Na obra de Chiko nós vemos que o corpo é a única coisa que está delimitada, que está enquadrada, mas ainda assim existe um espaço que é fixo e ele não é o corpo, é o que o suporta, o que o enquadra enquanto ele está meio retorcido sobre si.
É uma pintura que fala da dor que vem do corpo?
Essa série fala sobre dores e prazeres para mim, sobre a angústia que se acha na natureza e no contato com a realidade, que surgiram durante o meu processo, de forma cronológica, sobre a dor, o contato com o próximo e as pessoas que me ajudaram. Fala sobre a contra-reação.
Você começa a pintar a partir desse evento [a perda da sua irmã] ou isso já é algo que te toma desde antes? Até porque você é bastante jovem, em que momento surge o suporte da tela para você se debruçar?
É isso mesmo: A pintura foi a dor que se tornou gesto. Eu comecei a pintar esse ano [2021] e são minhas primeiras telas. Eu venho muito do desenho que é a minha base, e foi um processo bem pensado e organizado, existe um passo a passo que se insere ali e que é vindo do carvão, às vezes é um processo que vem antes mesmo da pintura, eu faço os elementos e os isolo, ou trabalho os fundos e pinto as silhuetas em branco e pinto com o carvão. É uma forma de pensar se o corpo está aprisionado no espaço ou se você tem a possibilidade de fazer com que esse corpo retorça em outro lugar também.

Neiodeva é minha ultima obra na serie das três procuras dos prazeres: na natureza, no próximo e no eu. Nesse ‘eu’ reflito o meu quarto, meu alinhamento com ele e o conforto de ver cada canto com sua definição e refinação visual. Cantos e quinas que viram-se outros e que acolhem ou não de acordo com o seu olhar, seja ele visto do lado de dentro ou de fora da porta. Durante o confinamento, organizei o meu quarto parede por parede pra mim mesmo, pela primeira vez na vida. Morando dentro de uma caixa que define a mim e minhas experiências comecei a conversar com eu mesmo, soltando do desconforto de não estar em um território que minha cabeça enxergasse como próprio me fez me abrir a mim. Foi ai que começou a conversa com a minha sombra, que dói e distorce meu corpo e some com minha cabeça. O toque e a simetria espiritual que esta em poder conversar e entrar em consenso com essa sombra é o prazer que quero retratar com essa pintura. Não é um processo prazeroso pois a sombra é bruta e embaçada, o progresso esta em perder uma mão de controle e deixar os sentimentos atravessarem o corpo e sua reflexão corroída como são.

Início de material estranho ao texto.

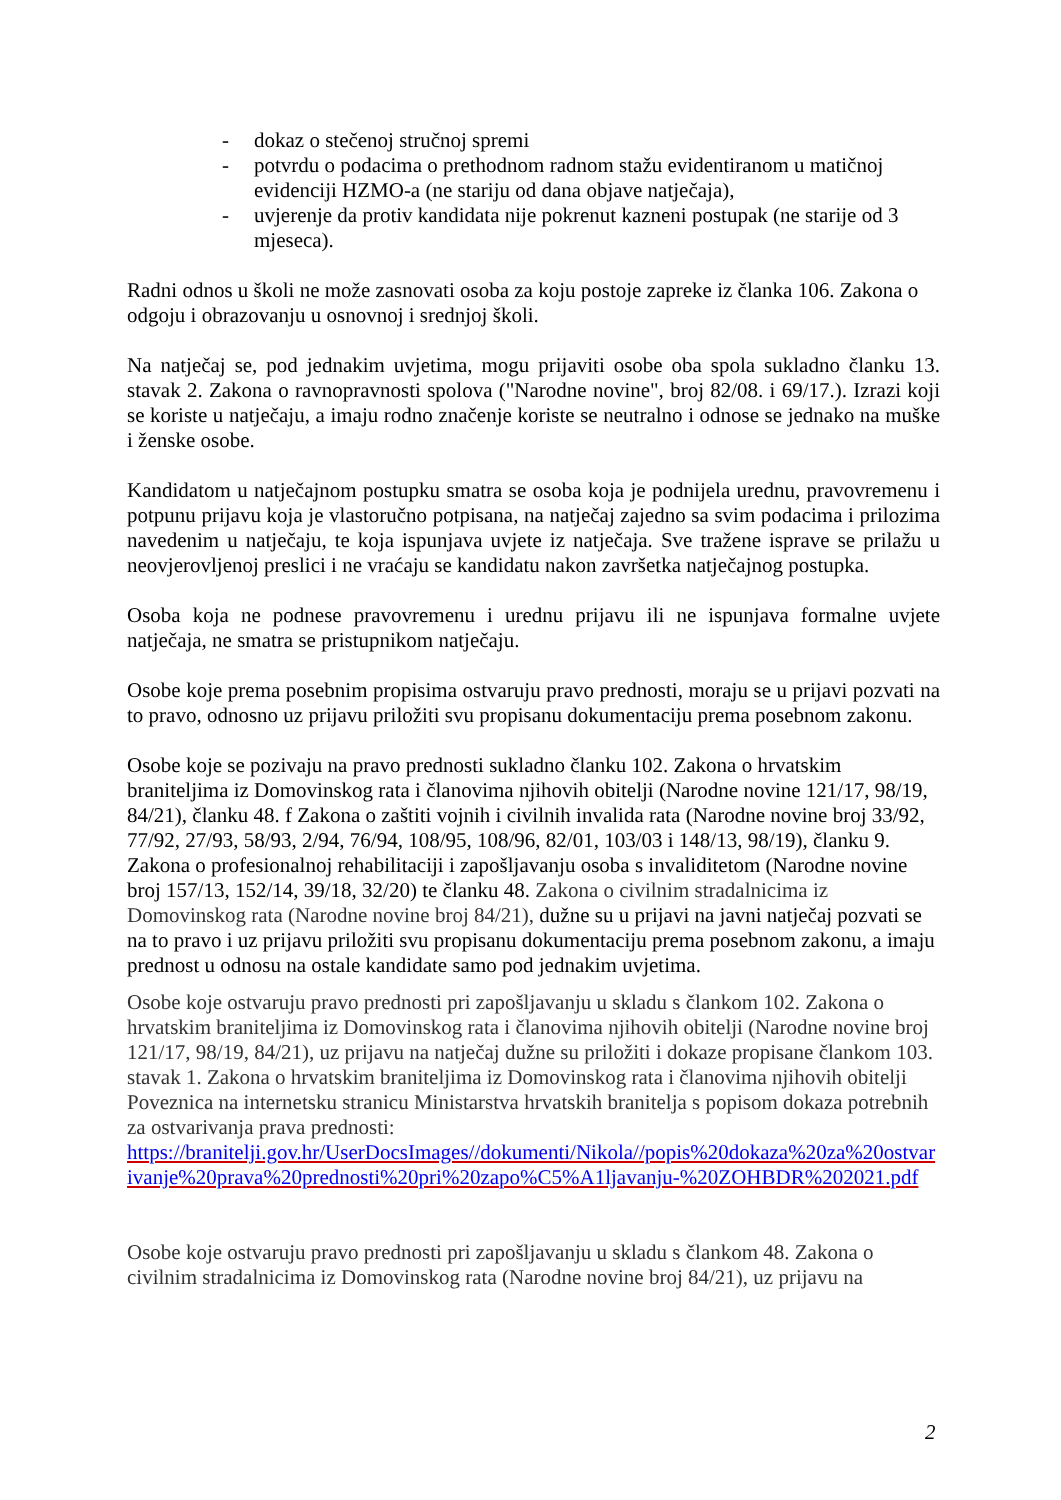- dokaz o stečenoj stručnoj spremi
- potvrdu o podacima o prethodnom radnom stažu evidentiranom u matičnoj evidenciji HZMO-a (ne stariju od dana objave natječaja),
- uvjerenje da protiv kandidata nije pokrenut kazneni postupak (ne starije od 3 mjeseca).
Radni odnos u školi ne može zasnovati osoba za koju postoje zapreke iz članka 106. Zakona o odgoju i obrazovanju u osnovnoj i srednjoj školi.
Na natječaj se, pod jednakim uvjetima, mogu prijaviti osobe oba spola sukladno članku 13. stavak 2. Zakona o ravnopravnosti spolova ("Narodne novine", broj 82/08. i 69/17.). Izrazi koji se koriste u natječaju, a imaju rodno značenje koriste se neutralno i odnose se jednako na muške i ženske osobe.
Kandidatom u natječajnom postupku smatra se osoba koja je podnijela urednu, pravovremenu i potpunu prijavu koja je vlastoručno potpisana, na natječaj zajedno sa svim podacima i prilozima navedenim u natječaju, te koja ispunjava uvjete iz natječaja. Sve tražene isprave se prilažu u neovjerovljenoj preslici i ne vraćaju se kandidatu nakon završetka natječajnog postupka.
Osoba koja ne podnese pravovremenu i urednu prijavu ili ne ispunjava formalne uvjete natječaja, ne smatra se pristupnikom natječaju.
Osobe koje prema posebnim propisima ostvaruju pravo prednosti, moraju se u prijavi pozvati na to pravo, odnosno uz prijavu priložiti svu propisanu dokumentaciju prema posebnom zakonu.
Osobe koje se pozivaju na pravo prednosti sukladno članku 102. Zakona o hrvatskim braniteljima iz Domovinskog rata i članovima njihovih obitelji (Narodne novine 121/17, 98/19, 84/21), članku 48. f Zakona o zaštiti vojnih i civilnih invalida rata (Narodne novine broj 33/92, 77/92, 27/93, 58/93, 2/94, 76/94, 108/95, 108/96, 82/01, 103/03 i 148/13, 98/19), članku 9. Zakona o profesionalnoj rehabilitaciji i zapošljavanju osoba s invaliditetom (Narodne novine broj 157/13, 152/14, 39/18, 32/20) te članku 48. Zakona o civilnim stradalnicima iz Domovinskog rata (Narodne novine broj 84/21), dužne su u prijavi na javni natječaj pozvati se na to pravo i uz prijavu priložiti svu propisanu dokumentaciju prema posebnom zakonu, a imaju prednost u odnosu na ostale kandidate samo pod jednakim uvjetima.
Osobe koje ostvaruju pravo prednosti pri zapošljavanju u skladu s člankom 102. Zakona o hrvatskim braniteljima iz Domovinskog rata i članovima njihovih obitelji (Narodne novine broj 121/17, 98/19, 84/21), uz prijavu na natječaj dužne su priložiti i dokaze propisane člankom 103. stavak 1. Zakona o hrvatskim braniteljima iz Domovinskog rata i članovima njihovih obitelji
Poveznica na internetsku stranicu Ministarstva hrvatskih branitelja s popisom dokaza potrebnih za ostvarivanja prava prednosti:
https://branitelji.gov.hr/UserDocsImages//dokumenti/Nikola//popis%20dokaza%20za%20ostvarivanje%20prava%20prednosti%20pri%20zapo%C5%A1ljavanju-%20ZOHBDR%202021.pdf
Osobe koje ostvaruju pravo prednosti pri zapošljavanju u skladu s člankom 48. Zakona o civilnim stradalnicima iz Domovinskog rata (Narodne novine broj 84/21), uz prijavu na
2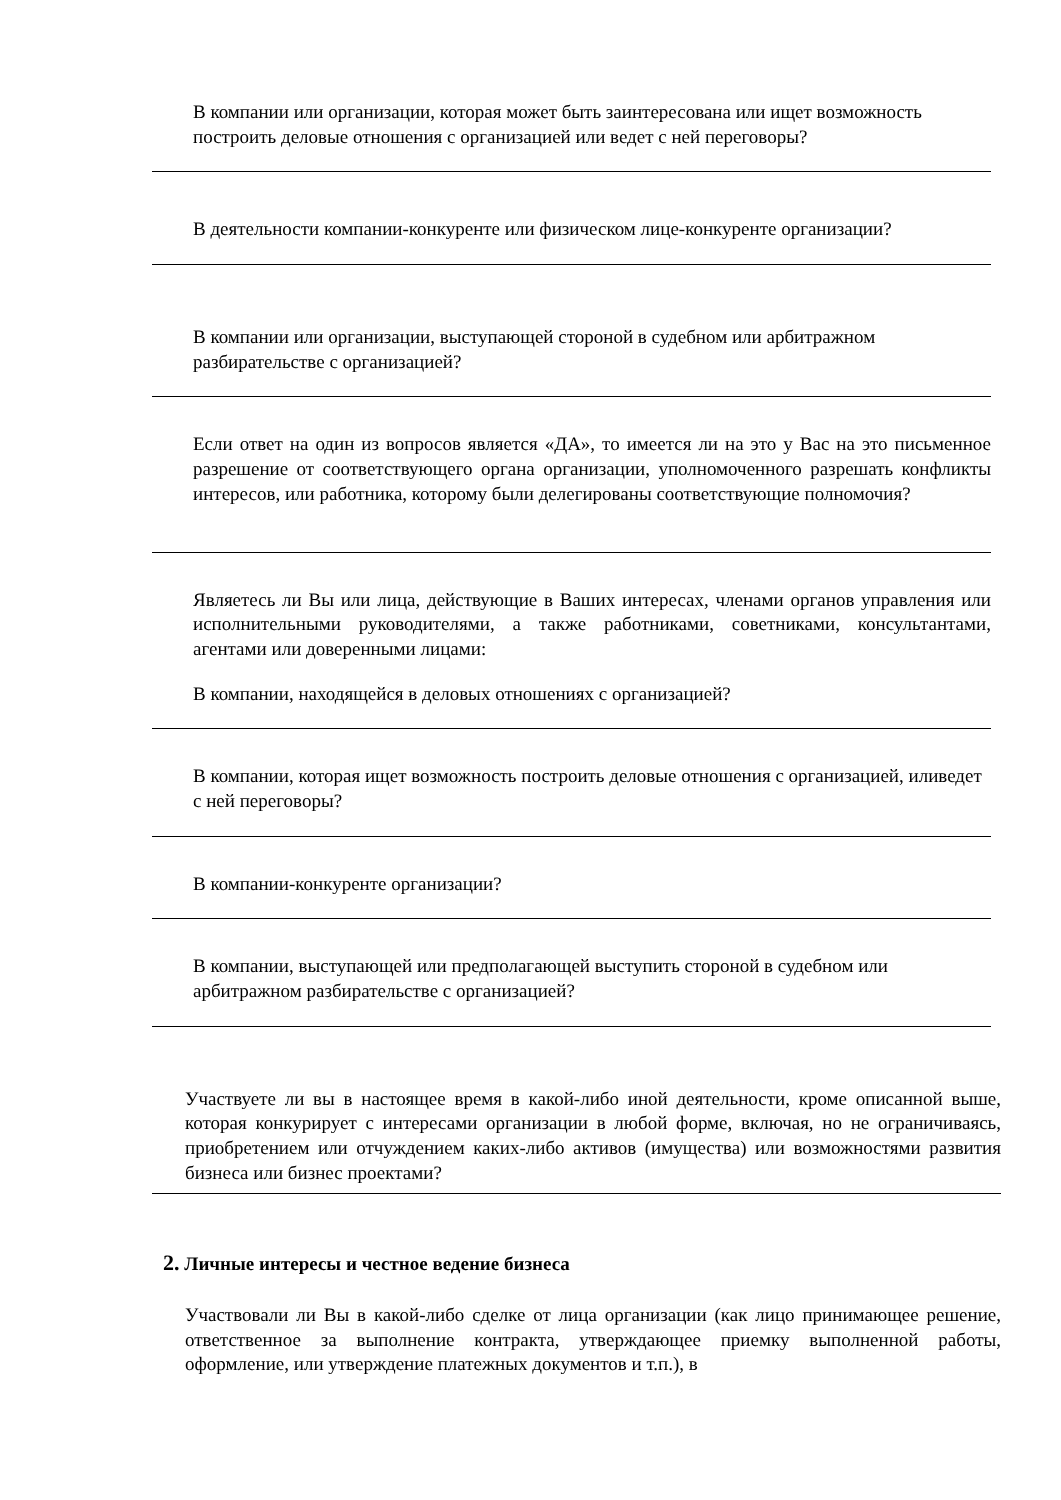В компании или организации, которая может быть заинтересована или ищет возможность построить деловые отношения с организацией или ведет с ней переговоры?
В деятельности компании-конкуренте или физическом лице-конкуренте организации?
В компании или организации, выступающей стороной в судебном или арбитражном разбирательстве с организацией?
Если ответ на один из вопросов является «ДА», то имеется ли на это у Вас на это письменное разрешение от соответствующего органа организации, уполномоченного разрешать конфликты интересов, или работника, которому были делегированы соответствующие полномочия?
Являетесь ли Вы или лица, действующие в Ваших интересах, членами органов управления или исполнительными руководителями, а также работниками, советниками, консультантами, агентами или доверенными лицами:
В компании, находящейся в деловых отношениях с организацией?
В компании, которая ищет возможность построить деловые отношения с организацией, иливедет с ней переговоры?
В компании-конкуренте организации?
В компании, выступающей или предполагающей выступить стороной в судебном или арбитражном разбирательстве с организацией?
Участвуете ли вы в настоящее время в какой-либо иной деятельности, кроме описанной выше, которая конкурирует с интересами организации в любой форме, включая, но не ограничиваясь, приобретением или отчуждением каких-либо активов (имущества) или возможностями развития бизнеса или бизнес проектами?
2. Личные интересы и честное ведение бизнеса
Участвовали ли Вы в какой-либо сделке от лица организации (как лицо принимающее решение, ответственное за выполнение контракта, утверждающее приемку выполненной работы, оформление, или утверждение платежных документов и т.п.), в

Não é brigar, é conversar.

Essa é uma tela que fala sobre isso, é uma desconstrução do meu conforto visual que é o desenho, que me desafia. O nome dela é Presa na saída do berço, então tenho o berço sendo esse conforto, sendo a segurança da imagem. Você vê um joelho, um braço, uma mão, uma perna… E sabemos identificar essas partes mesmo sendo algo abstrato, mesmo sendo quase formas, mas que se desdobram em si, em silhuetas que se concretizam e ao mesmo tempo não sabem aonde vão. Essa desconstrução da imagem veio com esse processo de pintar algo mais bruto que me fizesse sentir mais, sem me deixar isolar pelo meu berço. E sobre o meu berço eu faço essa representação ali, com as curvas e tudo o que limita os nossos movimentos. Minha obra fala sobre o meu processo de cura e psicanálise usando o corpo sem cabeça e os sentidos que vem com ela pra dar imagem ao transbordo da dor ou prazer mental pro físico, as obras são retratos e pensamentos específicos de épocas da minha vida, criando uma linhagem cronológica do meu estado mental e etapa de autoconhecimento através do trabalho. Coisas que eu analiso, que me sustentam e me dobram e acabam sendo movimentos da obra. Assim eu penso esses movimentos na minha cabeça. São mais subjetivos. E eu tento buscar a inconsciência sozinho. E depois venho tentar eu mesmo entender o que está ali. Corpos, ou melhor, o corpo é algo que eu encontrei nessa independência do pensar, nessas análises.